Антон Чехов - Perpetuum mobile
Обзор книги Антон Чехов - Perpetuum mobile
Чехов Антон Павлович
Perpetuum mobile
Антон Павлович Чехов
PERPETUUM MOBILE
Судебный следователь Гришуткин, старик, начавший службу еще в дореформенное время, и доктор Свистицкий, меланхолический господин, ехали на вскрытие. Ехали они осенью по проселочной дороге. Темнота была страшная, лил неистовый дождь.
- Ведь этакая подлость, - ворчал следователь. - Не то что цивилизации и гуманности, даже климата порядочного нет. Страна, нечего сказать! Европа тоже, подумаешь... Дождь-то, дождь! Словно нанялся, подлец! Да вези ты, анафема, поскорей, если не хочешь, чтобы я тебе, подлецу этакому, негодяю, все зубы выбил! - крикнул он работнику, сидевшему на козлах.
- Странно, Агей Алексеич! - говорил доктор, вздыхая и кутаясь в мокрую шубу. - Я даже не замечаю этой погоды. Меня гнетет какое-то странное, тяжелое предчувствие. Вот-вот, кажется мне, стрясется надо мной какое-то несчастие. А я верю в предчувствия и... жду. Всё может случиться. Трупное заражение... смерть любимого существа...
- Хоть при Мишке-то постыдитесь говорить о предчувствиях, баба вы этакая. Хуже того, что есть, не может быть. Этакий дождь - чего хуже? Знаете что, Тимофей Васильич? Я более не в состоянии так ехать. Хоть убейте, а не могу. Нужно остановиться где-нибудь переночевать... Кто тут близко живет?

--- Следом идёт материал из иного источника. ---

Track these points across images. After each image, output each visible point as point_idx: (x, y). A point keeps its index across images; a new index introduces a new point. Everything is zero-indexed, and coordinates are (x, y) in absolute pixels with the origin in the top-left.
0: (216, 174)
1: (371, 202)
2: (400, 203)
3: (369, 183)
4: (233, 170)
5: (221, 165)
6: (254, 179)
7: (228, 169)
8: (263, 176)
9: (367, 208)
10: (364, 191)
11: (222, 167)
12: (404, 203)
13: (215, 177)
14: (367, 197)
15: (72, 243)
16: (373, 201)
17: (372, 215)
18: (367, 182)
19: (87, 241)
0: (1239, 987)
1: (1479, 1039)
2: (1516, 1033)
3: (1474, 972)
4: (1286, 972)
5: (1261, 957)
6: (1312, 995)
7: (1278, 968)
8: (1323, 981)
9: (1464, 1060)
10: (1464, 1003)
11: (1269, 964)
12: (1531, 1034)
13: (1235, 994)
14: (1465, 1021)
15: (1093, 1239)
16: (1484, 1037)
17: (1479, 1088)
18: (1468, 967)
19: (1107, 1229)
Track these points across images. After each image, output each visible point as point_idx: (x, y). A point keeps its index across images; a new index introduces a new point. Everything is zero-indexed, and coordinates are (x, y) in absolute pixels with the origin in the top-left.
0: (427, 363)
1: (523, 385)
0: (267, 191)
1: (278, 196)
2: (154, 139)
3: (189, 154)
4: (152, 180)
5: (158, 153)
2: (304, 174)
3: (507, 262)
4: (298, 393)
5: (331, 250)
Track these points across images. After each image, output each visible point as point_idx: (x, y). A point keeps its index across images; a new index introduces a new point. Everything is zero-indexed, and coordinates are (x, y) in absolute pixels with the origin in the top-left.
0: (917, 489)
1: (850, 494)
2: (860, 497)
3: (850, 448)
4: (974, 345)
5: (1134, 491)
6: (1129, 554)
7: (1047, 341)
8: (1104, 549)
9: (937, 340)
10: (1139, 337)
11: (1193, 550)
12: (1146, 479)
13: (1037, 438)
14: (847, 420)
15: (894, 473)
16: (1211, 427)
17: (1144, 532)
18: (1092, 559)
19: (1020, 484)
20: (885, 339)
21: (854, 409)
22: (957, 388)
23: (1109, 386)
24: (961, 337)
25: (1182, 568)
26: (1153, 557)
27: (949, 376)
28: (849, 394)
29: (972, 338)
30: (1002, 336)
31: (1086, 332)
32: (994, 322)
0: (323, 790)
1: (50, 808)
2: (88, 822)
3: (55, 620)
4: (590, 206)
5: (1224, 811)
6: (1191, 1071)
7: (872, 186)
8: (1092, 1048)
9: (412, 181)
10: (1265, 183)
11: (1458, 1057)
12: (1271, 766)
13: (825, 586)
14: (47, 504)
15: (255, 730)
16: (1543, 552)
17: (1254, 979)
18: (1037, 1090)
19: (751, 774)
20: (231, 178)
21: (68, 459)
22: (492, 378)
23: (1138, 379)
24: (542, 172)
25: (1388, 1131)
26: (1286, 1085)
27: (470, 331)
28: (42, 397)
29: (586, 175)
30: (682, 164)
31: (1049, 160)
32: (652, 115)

- Яван Яваныч Ежов, - сказал Мишка. - Сейчас за лесом, только мостик переехать.
- Ежов? Валяй к Ежову! Кстати, давно уж не был у этого старого грешника.
Проехали лес и мостик, повернули налево, потом направо и въехали в большой двор председателя мирового съезда, отставного генерал-майора Ежова.
- Дома! - сказал Гришуткин, вылезая из тарантаса и глядя на окна дома, которые светились. - Это хорошо, что дома. И напьемся, и наедимся, и выспимся... Хоть и дрянной человечишка, но гостеприимен, надо отдать справедливость.
В передней встретил их сам Ежов, маленький, сморщенный старик с лицом, собравшимся в колючий комок.
- Очень кстати, очень кстати, господа... - заговорил он. - А мы только что сели ужинать и буженину едим, тридцать три моментально. А у меня, знаете, товарищ прокурора сидит. Спасибо ему, ангелу, заехал за мной. Завтра с ним на съезд ехать. У нас завтра съезд... тридцать три моментально...
Гришуткин и Свистицкий вошли в зал. Там стоял большой стол, уставленный закусками и винами. За одним прибором сидела дочь хозяина Надежда Ивановна, молодая брюнетка, в глубоком трауре по недавно умершем муже; за другим, рядом с ней, товарищ прокурора Тюльпанский, молодой человек с бачками и множеством синих жилок на лице.
- Знакомы? - говорил Ежов, тыча во всех пальцами. - Это вот прокурор, это - дочь моя...
Брюнетка улыбнулась и, прищурив глаза, подала новоприбывшим руку.
- Итак... с дорожки, господа! - сказал Ежов, наливая три рюмки. Дерзайте, людие божии! И я выпью за компанию, тридцать три моментально. Ну-с, будемте здоровы...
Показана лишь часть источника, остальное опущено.